### ASSIGNMENT
How many lines of these entries include the string "from"? State the number alone.

═══ DATA TO USE ═══

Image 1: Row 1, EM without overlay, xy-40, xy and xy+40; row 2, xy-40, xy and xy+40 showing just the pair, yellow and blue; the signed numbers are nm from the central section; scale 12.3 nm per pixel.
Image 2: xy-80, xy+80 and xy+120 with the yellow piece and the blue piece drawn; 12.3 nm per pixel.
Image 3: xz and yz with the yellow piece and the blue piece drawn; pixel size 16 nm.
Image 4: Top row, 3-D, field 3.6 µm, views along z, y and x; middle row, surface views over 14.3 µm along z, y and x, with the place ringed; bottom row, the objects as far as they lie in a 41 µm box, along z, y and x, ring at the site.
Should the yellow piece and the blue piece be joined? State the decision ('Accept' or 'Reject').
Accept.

═══
═══ DATA TO USE ═══

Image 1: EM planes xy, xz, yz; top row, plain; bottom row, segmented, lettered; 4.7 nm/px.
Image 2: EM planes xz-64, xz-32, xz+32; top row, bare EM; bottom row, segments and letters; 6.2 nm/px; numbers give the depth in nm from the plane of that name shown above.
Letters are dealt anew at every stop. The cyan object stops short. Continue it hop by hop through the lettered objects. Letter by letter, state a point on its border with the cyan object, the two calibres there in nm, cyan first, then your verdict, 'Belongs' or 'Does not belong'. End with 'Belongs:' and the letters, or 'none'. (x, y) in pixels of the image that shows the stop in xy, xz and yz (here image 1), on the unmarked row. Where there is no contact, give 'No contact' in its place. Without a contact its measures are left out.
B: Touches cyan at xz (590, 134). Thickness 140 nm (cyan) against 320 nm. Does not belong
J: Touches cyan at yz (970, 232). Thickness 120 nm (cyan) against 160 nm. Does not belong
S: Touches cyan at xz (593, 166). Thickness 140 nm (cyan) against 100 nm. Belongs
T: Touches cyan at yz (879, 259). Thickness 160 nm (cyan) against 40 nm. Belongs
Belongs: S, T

═══

### SOLVED PROBLEM
2